- **Saved data entries**

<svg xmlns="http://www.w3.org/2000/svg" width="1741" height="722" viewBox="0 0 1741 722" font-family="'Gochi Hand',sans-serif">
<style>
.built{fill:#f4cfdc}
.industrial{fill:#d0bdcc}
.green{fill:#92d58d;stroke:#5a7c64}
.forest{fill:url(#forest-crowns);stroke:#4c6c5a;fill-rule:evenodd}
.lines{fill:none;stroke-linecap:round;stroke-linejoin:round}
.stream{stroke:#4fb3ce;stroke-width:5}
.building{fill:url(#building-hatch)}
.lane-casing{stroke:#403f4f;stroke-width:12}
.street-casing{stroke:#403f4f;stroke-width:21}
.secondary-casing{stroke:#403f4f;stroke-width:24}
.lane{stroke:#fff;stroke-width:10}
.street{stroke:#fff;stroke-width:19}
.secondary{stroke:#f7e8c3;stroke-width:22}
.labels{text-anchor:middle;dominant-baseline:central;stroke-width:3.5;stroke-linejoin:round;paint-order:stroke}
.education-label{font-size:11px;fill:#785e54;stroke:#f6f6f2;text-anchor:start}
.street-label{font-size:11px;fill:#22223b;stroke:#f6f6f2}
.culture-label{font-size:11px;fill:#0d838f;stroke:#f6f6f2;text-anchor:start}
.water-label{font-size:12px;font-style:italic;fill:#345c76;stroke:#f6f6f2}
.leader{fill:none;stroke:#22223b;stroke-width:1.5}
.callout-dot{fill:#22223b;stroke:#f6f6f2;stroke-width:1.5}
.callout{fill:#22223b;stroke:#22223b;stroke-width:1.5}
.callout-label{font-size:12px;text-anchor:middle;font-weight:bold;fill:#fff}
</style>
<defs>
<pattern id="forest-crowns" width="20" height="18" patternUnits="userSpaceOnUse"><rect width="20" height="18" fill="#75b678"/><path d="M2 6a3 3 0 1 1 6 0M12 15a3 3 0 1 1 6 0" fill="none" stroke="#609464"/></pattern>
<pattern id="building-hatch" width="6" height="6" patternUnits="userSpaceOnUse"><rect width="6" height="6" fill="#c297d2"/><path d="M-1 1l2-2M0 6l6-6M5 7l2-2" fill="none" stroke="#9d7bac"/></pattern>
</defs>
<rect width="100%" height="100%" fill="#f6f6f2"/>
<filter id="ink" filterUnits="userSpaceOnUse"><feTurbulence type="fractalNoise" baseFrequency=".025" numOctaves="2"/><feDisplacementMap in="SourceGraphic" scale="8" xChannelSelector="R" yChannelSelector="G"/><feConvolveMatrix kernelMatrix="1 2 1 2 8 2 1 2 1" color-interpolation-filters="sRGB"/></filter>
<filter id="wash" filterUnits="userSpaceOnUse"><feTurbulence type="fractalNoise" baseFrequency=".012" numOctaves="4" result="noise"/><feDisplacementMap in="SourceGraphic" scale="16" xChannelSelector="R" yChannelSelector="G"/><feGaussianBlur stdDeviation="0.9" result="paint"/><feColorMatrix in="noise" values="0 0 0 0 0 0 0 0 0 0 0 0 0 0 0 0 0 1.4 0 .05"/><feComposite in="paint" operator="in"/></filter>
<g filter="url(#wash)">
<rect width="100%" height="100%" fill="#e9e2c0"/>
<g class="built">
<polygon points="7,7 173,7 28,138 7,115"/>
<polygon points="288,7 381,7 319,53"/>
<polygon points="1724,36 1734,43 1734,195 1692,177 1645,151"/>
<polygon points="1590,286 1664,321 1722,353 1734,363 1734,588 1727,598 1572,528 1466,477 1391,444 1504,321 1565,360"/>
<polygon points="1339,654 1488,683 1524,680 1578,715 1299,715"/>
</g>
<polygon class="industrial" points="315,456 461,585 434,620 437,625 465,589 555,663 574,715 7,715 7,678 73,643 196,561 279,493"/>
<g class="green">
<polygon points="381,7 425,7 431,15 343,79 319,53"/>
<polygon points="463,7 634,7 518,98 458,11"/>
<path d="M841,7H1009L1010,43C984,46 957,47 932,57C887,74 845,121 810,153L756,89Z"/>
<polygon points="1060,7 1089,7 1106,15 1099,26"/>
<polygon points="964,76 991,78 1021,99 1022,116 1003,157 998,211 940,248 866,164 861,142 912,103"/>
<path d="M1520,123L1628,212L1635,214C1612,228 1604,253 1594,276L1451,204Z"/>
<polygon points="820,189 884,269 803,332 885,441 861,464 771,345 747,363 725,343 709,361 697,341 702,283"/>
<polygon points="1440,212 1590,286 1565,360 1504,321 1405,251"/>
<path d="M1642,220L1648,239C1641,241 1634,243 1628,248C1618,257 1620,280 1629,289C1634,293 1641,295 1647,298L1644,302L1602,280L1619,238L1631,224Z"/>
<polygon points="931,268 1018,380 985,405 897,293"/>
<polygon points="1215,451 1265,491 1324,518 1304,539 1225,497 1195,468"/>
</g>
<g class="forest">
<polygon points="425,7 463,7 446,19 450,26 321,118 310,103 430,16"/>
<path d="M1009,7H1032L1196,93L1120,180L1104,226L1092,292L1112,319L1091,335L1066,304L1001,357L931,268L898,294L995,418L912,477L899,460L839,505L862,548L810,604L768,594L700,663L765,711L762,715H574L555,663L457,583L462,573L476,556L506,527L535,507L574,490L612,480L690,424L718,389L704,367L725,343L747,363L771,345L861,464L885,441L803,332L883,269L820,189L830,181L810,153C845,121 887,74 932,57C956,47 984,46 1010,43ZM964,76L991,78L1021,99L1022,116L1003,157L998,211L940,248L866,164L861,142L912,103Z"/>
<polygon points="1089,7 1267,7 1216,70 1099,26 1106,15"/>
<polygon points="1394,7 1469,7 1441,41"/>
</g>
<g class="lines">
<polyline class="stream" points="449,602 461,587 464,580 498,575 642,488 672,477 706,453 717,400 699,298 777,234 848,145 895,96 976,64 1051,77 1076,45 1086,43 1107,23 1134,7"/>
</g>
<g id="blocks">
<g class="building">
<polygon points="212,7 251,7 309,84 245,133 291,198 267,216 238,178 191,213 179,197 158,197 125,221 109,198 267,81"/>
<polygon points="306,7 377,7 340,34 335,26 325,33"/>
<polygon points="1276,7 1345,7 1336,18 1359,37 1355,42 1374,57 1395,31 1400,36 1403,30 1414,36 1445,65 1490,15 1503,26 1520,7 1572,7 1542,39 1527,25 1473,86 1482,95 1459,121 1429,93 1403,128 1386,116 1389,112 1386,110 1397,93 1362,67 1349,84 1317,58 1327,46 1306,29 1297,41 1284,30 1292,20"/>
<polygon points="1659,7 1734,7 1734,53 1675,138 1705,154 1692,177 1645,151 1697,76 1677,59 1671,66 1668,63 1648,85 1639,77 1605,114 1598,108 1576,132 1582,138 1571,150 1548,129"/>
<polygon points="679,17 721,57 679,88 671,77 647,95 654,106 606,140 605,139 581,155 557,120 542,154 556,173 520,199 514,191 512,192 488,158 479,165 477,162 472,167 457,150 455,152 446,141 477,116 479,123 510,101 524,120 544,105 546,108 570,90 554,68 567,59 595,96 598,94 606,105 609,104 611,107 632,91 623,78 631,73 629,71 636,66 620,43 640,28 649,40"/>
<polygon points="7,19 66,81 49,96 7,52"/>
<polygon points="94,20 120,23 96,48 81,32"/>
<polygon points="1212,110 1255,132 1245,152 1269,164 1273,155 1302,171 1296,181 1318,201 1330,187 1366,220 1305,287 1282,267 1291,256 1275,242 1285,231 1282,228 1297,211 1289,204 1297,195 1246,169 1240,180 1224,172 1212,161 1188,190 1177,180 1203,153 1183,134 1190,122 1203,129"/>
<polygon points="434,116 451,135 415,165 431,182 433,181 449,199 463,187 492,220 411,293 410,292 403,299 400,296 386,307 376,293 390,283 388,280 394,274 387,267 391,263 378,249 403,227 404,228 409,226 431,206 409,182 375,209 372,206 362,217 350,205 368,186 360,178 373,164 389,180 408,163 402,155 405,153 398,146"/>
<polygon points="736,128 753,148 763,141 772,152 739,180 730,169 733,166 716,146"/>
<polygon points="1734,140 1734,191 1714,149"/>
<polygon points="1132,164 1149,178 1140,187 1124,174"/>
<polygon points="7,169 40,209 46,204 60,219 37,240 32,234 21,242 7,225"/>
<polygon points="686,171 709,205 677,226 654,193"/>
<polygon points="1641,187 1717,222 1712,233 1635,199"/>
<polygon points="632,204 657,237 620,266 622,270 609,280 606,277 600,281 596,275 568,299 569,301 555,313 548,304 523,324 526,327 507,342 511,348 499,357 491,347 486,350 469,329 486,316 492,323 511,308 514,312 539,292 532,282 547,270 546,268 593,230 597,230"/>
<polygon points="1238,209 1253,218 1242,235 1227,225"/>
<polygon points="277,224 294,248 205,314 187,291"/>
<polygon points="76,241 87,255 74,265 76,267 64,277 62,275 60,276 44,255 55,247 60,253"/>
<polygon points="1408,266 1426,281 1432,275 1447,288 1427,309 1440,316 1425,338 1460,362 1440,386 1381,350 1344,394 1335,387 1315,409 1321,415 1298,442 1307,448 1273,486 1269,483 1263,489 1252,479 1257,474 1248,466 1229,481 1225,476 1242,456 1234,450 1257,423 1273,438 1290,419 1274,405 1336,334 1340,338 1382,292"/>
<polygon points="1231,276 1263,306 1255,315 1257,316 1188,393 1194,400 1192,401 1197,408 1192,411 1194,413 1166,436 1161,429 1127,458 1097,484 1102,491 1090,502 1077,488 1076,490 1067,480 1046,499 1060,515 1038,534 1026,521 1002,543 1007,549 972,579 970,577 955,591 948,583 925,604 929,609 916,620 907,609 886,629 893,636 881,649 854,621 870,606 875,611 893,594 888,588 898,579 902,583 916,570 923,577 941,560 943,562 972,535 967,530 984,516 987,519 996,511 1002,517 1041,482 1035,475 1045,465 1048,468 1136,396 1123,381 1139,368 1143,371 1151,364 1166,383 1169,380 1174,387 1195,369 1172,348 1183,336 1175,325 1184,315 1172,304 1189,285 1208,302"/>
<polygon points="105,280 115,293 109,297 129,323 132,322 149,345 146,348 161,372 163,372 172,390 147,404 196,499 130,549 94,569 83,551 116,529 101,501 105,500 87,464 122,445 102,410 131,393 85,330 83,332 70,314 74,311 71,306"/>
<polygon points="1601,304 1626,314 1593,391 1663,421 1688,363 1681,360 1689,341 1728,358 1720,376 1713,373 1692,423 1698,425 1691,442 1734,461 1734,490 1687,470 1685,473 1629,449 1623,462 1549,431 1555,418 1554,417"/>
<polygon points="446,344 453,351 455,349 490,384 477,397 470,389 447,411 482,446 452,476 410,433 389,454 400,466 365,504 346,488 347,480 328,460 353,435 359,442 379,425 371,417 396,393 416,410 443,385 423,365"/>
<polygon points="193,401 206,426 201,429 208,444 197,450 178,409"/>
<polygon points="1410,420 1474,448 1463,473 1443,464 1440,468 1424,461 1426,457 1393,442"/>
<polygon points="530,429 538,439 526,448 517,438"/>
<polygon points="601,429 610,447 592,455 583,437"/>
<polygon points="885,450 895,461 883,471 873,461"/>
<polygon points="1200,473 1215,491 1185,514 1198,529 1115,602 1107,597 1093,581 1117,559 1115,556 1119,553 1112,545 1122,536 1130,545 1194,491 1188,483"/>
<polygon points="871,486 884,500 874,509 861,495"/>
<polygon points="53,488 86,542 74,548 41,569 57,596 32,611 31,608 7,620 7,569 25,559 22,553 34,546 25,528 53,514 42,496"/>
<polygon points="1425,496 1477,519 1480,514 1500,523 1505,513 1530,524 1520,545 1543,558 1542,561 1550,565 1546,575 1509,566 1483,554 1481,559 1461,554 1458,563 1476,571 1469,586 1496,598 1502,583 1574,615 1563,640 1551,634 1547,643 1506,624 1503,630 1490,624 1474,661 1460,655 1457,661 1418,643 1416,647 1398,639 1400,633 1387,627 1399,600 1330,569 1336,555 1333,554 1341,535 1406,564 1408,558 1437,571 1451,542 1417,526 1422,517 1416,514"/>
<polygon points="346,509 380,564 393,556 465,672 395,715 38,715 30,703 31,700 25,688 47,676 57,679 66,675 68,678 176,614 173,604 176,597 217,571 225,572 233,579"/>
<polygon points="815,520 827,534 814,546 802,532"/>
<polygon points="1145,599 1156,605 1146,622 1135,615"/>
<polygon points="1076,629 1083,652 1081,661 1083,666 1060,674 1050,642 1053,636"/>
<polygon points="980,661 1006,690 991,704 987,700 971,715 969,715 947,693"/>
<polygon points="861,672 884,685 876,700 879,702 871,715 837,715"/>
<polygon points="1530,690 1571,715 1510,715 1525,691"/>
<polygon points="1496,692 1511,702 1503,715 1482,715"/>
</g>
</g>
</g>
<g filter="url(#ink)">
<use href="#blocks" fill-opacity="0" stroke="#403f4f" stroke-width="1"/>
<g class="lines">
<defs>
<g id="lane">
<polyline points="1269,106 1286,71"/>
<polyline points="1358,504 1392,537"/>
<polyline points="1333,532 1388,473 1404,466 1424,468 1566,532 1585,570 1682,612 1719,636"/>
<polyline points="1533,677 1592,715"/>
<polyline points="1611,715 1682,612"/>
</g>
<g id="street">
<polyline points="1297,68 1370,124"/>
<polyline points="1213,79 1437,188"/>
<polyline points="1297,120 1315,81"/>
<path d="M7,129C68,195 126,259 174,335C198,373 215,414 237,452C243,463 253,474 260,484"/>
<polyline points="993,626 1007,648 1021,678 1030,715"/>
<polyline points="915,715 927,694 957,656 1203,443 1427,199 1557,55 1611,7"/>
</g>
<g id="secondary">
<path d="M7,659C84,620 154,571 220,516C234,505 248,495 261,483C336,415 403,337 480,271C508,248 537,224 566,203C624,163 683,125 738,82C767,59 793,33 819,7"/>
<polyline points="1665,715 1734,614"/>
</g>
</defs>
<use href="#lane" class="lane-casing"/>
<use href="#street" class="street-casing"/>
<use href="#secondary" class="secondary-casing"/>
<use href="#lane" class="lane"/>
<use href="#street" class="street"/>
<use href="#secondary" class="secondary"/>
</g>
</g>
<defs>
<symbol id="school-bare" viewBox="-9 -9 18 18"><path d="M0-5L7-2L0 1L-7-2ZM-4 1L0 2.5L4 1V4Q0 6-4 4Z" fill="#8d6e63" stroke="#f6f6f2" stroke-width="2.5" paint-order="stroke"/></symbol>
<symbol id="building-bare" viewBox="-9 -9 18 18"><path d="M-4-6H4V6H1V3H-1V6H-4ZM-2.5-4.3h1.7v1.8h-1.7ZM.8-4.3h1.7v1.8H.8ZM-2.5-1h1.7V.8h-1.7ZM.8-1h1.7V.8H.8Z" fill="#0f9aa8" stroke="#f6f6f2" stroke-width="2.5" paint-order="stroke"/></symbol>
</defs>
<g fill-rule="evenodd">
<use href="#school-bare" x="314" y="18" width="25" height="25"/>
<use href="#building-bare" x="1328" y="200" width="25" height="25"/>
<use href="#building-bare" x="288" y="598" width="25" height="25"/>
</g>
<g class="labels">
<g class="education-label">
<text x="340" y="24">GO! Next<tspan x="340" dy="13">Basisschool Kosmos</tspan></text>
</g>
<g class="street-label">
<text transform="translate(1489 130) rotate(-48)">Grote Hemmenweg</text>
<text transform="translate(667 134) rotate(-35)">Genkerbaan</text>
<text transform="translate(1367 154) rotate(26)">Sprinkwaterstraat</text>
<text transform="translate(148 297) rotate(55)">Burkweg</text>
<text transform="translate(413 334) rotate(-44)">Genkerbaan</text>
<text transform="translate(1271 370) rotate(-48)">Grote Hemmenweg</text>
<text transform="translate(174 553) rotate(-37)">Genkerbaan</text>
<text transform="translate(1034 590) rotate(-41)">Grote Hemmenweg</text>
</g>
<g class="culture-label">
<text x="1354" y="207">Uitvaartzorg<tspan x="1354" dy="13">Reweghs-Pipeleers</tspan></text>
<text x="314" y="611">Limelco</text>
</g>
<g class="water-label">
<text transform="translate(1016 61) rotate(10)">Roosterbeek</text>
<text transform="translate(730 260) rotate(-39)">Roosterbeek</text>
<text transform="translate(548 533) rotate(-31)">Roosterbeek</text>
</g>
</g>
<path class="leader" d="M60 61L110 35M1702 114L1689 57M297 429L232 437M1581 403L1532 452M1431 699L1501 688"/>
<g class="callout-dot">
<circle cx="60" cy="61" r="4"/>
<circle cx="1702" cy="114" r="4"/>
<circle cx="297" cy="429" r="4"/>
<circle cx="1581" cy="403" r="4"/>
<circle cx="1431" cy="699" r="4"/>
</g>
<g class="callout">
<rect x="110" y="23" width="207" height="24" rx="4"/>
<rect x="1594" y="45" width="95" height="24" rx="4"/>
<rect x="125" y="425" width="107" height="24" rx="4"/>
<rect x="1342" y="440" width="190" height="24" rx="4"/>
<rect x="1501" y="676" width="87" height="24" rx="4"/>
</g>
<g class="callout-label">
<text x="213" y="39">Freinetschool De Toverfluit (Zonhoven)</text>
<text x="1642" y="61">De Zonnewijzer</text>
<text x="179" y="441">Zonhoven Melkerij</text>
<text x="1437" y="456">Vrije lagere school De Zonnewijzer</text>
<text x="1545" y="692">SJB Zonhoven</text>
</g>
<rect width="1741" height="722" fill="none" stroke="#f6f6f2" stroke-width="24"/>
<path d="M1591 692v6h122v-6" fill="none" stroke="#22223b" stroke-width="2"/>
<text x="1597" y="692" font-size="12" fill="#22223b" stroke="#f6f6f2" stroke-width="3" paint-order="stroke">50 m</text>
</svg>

- **REQUIRED ACTION**
The lines above that hold the word "transform" should be found and copied out.

- **TASK RESPONSE**
<text transform="translate(1489 130) rotate(-48)">Grote Hemmenweg</text>
<text transform="translate(667 134) rotate(-35)">Genkerbaan</text>
<text transform="translate(1367 154) rotate(26)">Sprinkwaterstraat</text>
<text transform="translate(148 297) rotate(55)">Burkweg</text>
<text transform="translate(413 334) rotate(-44)">Genkerbaan</text>
<text transform="translate(1271 370) rotate(-48)">Grote Hemmenweg</text>
<text transform="translate(174 553) rotate(-37)">Genkerbaan</text>
<text transform="translate(1034 590) rotate(-41)">Grote Hemmenweg</text>
<text transform="translate(1016 61) rotate(10)">Roosterbeek</text>
<text transform="translate(730 260) rotate(-39)">Roosterbeek</text>
<text transform="translate(548 533) rotate(-31)">Roosterbeek</text>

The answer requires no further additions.